Saxon – Strong Arm of the Law (1980)

Saxon_StrongArm4 out of 5 Stars

Another act that got lumped into the “New Wave Of British Heavy Metal” movement in the ’80s, Saxon always reminded me (primarily) of bands such as Iron Maiden, Tygers of Pan Tang, and Accept when it came to its overall style, but mixed with the occasionally “more-commercial sound” similar to groups such as Krokus, Scorpions, and Def Leppard.

Through the decades I’ll admit to finding a handful of the albums in the band’s extensive catalogue nothing more than “decent but average,” yet Strong Arm of the Law—Saxon’s third release—truly has some inspired energy, some rebellious power, some extra “oomph” (despite the horribly bland cover art) that would be sadly lacking on too many of its subsequent albums in the mid-’80s/early-’90s. Indeed, this release proved as solid as the previous Wheels of Steel album, the band having created a staggering one-two musical punch, with vocalist Biff Byford, guitarists Paul Quinn and Graham Oliver, bassist Steve Dawson and drummer Pete Gill slamming through the eight tracks on offer here as if their very lives depended on it.

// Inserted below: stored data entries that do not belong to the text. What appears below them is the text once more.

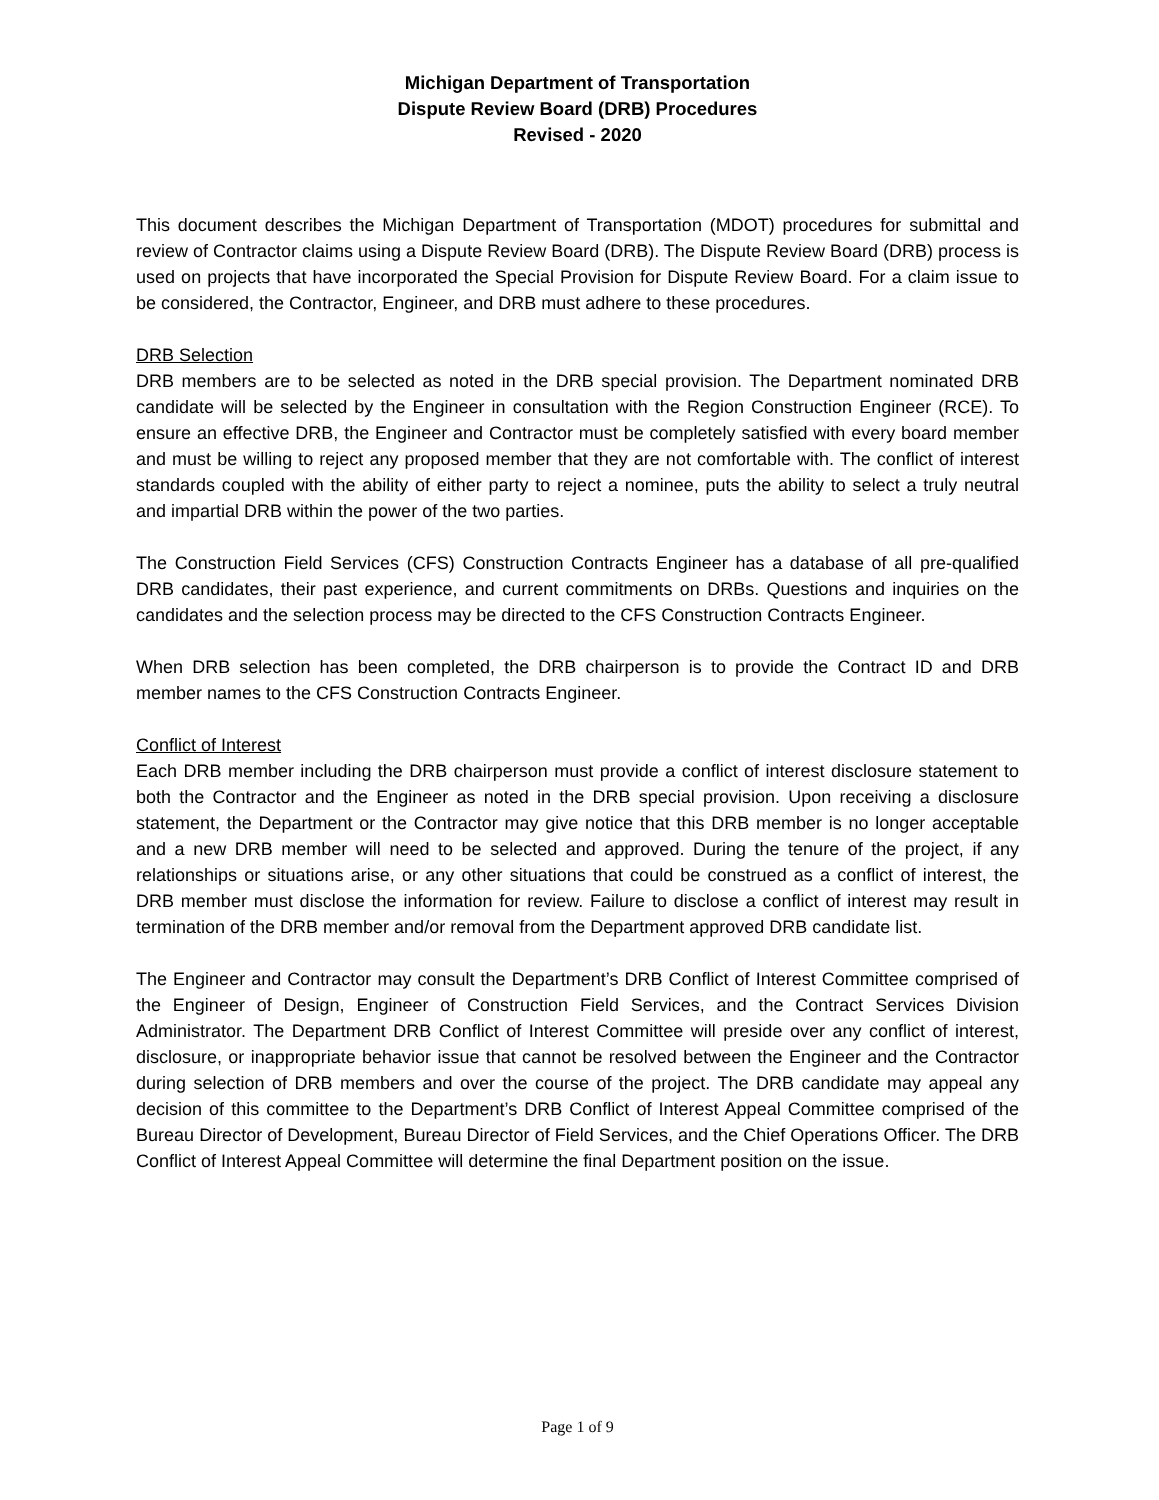Michigan Department of Transportation
Dispute Review Board (DRB) Procedures
Revised - 2020
This document describes the Michigan Department of Transportation (MDOT) procedures for submittal and review of Contractor claims using a Dispute Review Board (DRB). The Dispute Review Board (DRB) process is used on projects that have incorporated the Special Provision for Dispute Review Board. For a claim issue to be considered, the Contractor, Engineer, and DRB must adhere to these procedures.
DRB Selection
DRB members are to be selected as noted in the DRB special provision. The Department nominated DRB candidate will be selected by the Engineer in consultation with the Region Construction Engineer (RCE). To ensure an effective DRB, the Engineer and Contractor must be completely satisfied with every board member and must be willing to reject any proposed member that they are not comfortable with. The conflict of interest standards coupled with the ability of either party to reject a nominee, puts the ability to select a truly neutral and impartial DRB within the power of the two parties.
The Construction Field Services (CFS) Construction Contracts Engineer has a database of all pre-qualified DRB candidates, their past experience, and current commitments on DRBs. Questions and inquiries on the candidates and the selection process may be directed to the CFS Construction Contracts Engineer.
When DRB selection has been completed, the DRB chairperson is to provide the Contract ID and DRB member names to the CFS Construction Contracts Engineer.
Conflict of Interest
Each DRB member including the DRB chairperson must provide a conflict of interest disclosure statement to both the Contractor and the Engineer as noted in the DRB special provision. Upon receiving a disclosure statement, the Department or the Contractor may give notice that this DRB member is no longer acceptable and a new DRB member will need to be selected and approved. During the tenure of the project, if any relationships or situations arise, or any other situations that could be construed as a conflict of interest, the DRB member must disclose the information for review. Failure to disclose a conflict of interest may result in termination of the DRB member and/or removal from the Department approved DRB candidate list.
The Engineer and Contractor may consult the Department’s DRB Conflict of Interest Committee comprised of the Engineer of Design, Engineer of Construction Field Services, and the Contract Services Division Administrator. The Department DRB Conflict of Interest Committee will preside over any conflict of interest, disclosure, or inappropriate behavior issue that cannot be resolved between the Engineer and the Contractor during selection of DRB members and over the course of the project. The DRB candidate may appeal any decision of this committee to the Department’s DRB Conflict of Interest Appeal Committee comprised of the Bureau Director of Development, Bureau Director of Field Services, and the Chief Operations Officer. The DRB Conflict of Interest Appeal Committee will determine the final Department position on the issue.
Page 1 of 9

And with tunes such as the blazing opener “Heavy Metal Thunder,” as well as “20,000 Feet,” “To Hell and Back Again,” “Sixth Form Girls,” and the title track, along with the terrific closer “Dallas 1 PM,” Strong Arm of the Law is easily one of Saxon’s most laudable efforts. In many ways, this collection of tracks, although not groundbreaking or revolutionary in any respect, certainly helped to set the stage—and the quality benchmark—for countless other acts that eventually popped up in the “New Wave Of British Heavy Metal” movement in future years.